Pocilga (1969): el poder y la abyección


Una de sus películas más radicales, estructurada en dos relatos: un joven fascinado por los cerdos en la Alemania postnazi, y un grupo de hombres que practican el canibalismo en una prehistoria imaginada. ¿Qué tener en cuenta? El paralelismo entre barbarie y civilización, la crítica feroz al capitalismo europeo y la voluntad de incomodar, incluso al espectador de izquierda.


El Decamerón (1971), Los cuentos de Canterbury (1972) y Las mil y una noches (1974): el placer como resistencia


Este tríptico, conocido como la Trilogía de la vida, celebra el cuerpo, el placer y la imaginación frente al moralismo y la represión. Son películas luminosas, casi festivas, donde Pasolini imagina una humanidad libre del consumo. ¿Qué tener en cuenta? Los cuerpos reales, no idealizados; el erotismo como celebración, no como mercancía; y la nostalgia por una inocencia que el progreso destruye.


Saló o los 120 días de Sodoma (1975): el fin de todo


La última película de Pasolini, estrenada semanas antes de su asesinato, es una alegoría del poder total. Inspirada en Sade y situada en la República fascista de Saló, muestra la tortura y la degradación como metáforas de un sistema que convierte al cuerpo en objeto de consumo. ¿Qué tener en cuenta? Verla no como pornografía, sino como una meditación sobre la deshumanización moderna; la estructura dantesca (Infierno, Manías, Excrementos, Sangre); y la distancia del director, que filma sin erotismo ni morbo, como si la cámara fuera testigo judicial de una civilización en ruinas.


Mirar a Pasolini: una experiencia moral


Ver a Pasolini no es solo ver películas. Es confrontar una visión del mundo donde el arte y la política son inseparables. Su cine obliga a pensar en lo que preferimos no mirar: el poder, la hipocresía, el cuerpo, la pobreza, el deseo.


No hay que buscar en él belleza decorativa, sino verdad. Su estética es áspera, su ritmo irregular, su montaje a veces desconcertante. Pero en esa imperfección reside su autenticidad. Pasolini no busca seducir, busca despertar.
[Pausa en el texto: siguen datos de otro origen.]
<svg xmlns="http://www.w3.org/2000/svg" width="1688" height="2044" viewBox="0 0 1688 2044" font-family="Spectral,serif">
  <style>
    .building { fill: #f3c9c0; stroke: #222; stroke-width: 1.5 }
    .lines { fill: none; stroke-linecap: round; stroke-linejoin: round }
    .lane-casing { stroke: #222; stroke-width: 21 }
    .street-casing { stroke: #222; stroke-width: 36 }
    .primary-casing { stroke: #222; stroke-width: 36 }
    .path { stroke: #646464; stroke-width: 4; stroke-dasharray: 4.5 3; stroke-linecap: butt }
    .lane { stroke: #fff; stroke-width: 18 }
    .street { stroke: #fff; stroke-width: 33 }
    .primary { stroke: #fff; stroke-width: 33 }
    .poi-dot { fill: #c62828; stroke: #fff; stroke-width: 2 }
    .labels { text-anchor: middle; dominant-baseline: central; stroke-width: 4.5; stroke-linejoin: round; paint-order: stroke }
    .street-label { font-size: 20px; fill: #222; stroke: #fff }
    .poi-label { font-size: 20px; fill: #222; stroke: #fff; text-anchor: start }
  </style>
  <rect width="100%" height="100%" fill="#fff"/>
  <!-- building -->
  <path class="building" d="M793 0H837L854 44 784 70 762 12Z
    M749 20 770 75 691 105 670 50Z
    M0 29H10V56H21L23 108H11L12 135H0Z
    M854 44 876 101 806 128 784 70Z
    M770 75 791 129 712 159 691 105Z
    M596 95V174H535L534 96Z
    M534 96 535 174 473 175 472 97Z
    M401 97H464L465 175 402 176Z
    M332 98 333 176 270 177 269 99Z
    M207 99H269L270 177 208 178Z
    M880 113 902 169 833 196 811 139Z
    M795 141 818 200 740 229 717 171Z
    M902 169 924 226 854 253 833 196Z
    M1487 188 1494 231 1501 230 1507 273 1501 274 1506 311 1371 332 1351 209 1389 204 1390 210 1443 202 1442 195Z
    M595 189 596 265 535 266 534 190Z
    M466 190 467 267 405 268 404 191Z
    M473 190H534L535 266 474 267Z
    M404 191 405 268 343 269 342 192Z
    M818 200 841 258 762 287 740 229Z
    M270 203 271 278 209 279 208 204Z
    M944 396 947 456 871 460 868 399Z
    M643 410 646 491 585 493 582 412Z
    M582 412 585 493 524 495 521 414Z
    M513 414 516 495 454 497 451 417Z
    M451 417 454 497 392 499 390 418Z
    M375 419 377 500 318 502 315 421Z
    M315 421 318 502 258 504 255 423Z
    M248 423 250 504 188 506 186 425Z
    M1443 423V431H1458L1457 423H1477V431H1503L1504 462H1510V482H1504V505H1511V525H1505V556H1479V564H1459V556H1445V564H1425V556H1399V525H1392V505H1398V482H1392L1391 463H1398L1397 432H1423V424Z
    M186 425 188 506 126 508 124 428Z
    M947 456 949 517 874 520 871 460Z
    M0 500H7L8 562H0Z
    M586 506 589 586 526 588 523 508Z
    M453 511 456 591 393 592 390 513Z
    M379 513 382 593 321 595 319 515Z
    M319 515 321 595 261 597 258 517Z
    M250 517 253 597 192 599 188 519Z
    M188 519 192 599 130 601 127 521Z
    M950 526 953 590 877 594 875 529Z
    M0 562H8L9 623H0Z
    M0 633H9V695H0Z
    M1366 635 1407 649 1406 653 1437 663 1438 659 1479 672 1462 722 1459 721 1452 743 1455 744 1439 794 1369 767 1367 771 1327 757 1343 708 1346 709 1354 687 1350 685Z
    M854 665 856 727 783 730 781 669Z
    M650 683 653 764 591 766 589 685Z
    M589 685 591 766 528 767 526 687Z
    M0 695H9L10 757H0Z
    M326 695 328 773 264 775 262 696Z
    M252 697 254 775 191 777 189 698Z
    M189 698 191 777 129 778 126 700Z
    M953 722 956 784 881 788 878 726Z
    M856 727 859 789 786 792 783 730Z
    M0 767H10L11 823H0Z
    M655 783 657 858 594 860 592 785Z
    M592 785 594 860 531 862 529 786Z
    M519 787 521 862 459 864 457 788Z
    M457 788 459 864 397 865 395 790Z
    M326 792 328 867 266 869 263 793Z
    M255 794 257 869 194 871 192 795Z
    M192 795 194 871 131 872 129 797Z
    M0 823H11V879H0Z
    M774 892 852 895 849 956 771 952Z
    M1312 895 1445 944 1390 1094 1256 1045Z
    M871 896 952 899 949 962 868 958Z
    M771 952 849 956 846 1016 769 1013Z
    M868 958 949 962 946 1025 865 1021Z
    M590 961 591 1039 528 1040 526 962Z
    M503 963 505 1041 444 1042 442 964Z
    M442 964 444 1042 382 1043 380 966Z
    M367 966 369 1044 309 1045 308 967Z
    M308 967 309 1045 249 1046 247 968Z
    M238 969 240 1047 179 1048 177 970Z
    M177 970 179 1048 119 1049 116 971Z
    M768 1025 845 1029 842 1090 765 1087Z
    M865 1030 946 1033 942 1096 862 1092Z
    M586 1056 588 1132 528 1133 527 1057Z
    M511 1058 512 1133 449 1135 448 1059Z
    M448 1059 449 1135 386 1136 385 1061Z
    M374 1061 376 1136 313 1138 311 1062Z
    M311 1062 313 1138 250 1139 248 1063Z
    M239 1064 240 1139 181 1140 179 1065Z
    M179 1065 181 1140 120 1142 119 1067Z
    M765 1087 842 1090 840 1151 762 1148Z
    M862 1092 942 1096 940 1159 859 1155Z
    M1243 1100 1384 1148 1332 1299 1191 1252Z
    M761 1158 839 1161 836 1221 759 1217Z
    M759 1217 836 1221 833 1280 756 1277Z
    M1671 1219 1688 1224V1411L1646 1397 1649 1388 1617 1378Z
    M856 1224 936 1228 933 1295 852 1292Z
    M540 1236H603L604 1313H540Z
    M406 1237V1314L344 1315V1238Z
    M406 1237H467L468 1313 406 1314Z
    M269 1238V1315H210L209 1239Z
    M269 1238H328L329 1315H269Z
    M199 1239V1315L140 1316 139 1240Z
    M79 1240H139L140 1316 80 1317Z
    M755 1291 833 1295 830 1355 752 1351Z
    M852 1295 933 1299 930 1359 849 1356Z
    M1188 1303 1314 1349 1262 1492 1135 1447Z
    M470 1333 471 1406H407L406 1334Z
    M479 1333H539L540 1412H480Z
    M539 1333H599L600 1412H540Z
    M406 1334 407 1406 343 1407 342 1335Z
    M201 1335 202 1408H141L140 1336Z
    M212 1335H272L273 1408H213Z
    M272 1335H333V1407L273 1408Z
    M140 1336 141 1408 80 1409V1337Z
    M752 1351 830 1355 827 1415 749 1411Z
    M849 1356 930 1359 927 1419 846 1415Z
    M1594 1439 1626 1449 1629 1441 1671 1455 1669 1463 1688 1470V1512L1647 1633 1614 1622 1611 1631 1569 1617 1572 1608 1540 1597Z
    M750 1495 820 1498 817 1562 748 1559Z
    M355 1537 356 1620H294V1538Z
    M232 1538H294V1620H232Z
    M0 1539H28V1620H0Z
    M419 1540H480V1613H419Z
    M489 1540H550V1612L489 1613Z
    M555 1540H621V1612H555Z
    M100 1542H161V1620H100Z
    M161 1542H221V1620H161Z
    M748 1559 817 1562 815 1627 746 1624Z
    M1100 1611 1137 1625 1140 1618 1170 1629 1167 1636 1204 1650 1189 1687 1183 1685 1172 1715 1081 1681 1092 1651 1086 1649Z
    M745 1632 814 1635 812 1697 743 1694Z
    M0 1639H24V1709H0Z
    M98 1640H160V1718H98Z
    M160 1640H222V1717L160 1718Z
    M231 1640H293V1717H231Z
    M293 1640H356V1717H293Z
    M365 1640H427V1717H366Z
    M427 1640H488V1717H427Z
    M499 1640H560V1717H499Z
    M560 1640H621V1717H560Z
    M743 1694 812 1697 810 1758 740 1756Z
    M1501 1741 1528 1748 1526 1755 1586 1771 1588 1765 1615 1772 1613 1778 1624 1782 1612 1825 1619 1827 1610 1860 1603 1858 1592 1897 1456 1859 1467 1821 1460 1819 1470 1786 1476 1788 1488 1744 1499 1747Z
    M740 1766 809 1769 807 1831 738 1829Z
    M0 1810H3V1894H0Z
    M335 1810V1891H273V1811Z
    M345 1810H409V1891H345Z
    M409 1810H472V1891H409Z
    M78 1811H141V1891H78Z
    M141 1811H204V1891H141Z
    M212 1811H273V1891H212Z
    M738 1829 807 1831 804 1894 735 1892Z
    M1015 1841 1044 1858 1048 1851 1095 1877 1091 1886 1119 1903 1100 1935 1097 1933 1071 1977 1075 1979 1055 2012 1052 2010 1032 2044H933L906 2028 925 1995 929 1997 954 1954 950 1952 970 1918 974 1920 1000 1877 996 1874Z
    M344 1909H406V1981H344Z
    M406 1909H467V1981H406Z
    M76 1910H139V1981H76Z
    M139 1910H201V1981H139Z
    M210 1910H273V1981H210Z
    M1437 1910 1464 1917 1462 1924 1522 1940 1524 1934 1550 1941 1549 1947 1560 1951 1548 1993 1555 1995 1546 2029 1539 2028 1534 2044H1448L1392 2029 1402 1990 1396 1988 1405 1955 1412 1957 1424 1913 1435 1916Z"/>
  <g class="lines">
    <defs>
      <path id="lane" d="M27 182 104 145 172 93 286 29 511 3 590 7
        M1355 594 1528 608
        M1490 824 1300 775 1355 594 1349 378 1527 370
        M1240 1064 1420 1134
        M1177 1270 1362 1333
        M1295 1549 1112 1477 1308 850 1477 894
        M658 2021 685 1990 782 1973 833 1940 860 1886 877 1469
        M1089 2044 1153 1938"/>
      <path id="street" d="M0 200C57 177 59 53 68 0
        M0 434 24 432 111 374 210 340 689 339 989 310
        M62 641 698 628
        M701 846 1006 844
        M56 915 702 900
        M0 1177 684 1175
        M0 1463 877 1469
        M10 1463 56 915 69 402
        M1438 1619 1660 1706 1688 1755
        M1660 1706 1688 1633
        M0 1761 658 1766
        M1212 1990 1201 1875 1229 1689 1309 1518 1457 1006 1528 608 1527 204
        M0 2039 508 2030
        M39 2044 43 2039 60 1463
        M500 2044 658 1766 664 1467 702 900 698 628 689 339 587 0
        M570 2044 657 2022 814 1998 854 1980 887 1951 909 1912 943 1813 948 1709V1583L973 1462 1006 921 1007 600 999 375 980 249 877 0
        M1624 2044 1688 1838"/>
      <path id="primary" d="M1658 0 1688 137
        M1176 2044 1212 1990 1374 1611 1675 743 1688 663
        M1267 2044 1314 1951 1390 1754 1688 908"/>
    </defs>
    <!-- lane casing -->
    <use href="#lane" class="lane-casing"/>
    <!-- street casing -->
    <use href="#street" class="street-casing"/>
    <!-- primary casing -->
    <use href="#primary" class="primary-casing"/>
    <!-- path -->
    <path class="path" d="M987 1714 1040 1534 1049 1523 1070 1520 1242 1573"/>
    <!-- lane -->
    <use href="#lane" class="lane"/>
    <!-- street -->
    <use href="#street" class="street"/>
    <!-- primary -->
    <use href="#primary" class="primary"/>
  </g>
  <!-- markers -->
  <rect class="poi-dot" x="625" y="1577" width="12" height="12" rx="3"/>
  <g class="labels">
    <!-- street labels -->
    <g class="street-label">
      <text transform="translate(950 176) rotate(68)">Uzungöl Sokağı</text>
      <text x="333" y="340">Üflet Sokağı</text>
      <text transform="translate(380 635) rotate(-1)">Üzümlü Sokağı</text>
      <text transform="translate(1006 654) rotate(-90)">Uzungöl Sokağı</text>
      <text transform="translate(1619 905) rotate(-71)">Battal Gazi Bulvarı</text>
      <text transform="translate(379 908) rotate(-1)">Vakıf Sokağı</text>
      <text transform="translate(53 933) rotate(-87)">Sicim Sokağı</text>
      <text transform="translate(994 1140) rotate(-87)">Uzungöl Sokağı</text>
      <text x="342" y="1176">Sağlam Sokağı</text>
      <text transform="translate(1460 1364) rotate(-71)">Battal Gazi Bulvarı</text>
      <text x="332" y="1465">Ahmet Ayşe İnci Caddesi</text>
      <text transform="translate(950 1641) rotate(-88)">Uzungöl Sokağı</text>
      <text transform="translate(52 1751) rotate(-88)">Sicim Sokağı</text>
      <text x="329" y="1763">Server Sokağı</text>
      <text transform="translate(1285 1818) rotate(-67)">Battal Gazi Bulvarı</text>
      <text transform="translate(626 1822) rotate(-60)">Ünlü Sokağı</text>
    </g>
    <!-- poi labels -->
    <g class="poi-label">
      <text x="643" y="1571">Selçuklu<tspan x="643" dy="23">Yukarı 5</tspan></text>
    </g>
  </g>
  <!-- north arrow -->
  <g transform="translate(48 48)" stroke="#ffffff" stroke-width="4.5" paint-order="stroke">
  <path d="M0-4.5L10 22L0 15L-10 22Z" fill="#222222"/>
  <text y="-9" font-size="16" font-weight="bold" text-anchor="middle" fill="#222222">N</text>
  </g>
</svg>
Su cine, visto en conjunto, es una larga elegía por un mundo que desapareció, el de los pobres, los campesinos, los herejes, y una advertencia contra el nuevo fascismo del consumo. Por eso, más que entenderlo, hay que dejarse afectar por él. Ver a Pasolini es, en última instancia, una forma de resistencia: mirar sin cerrar los ojos.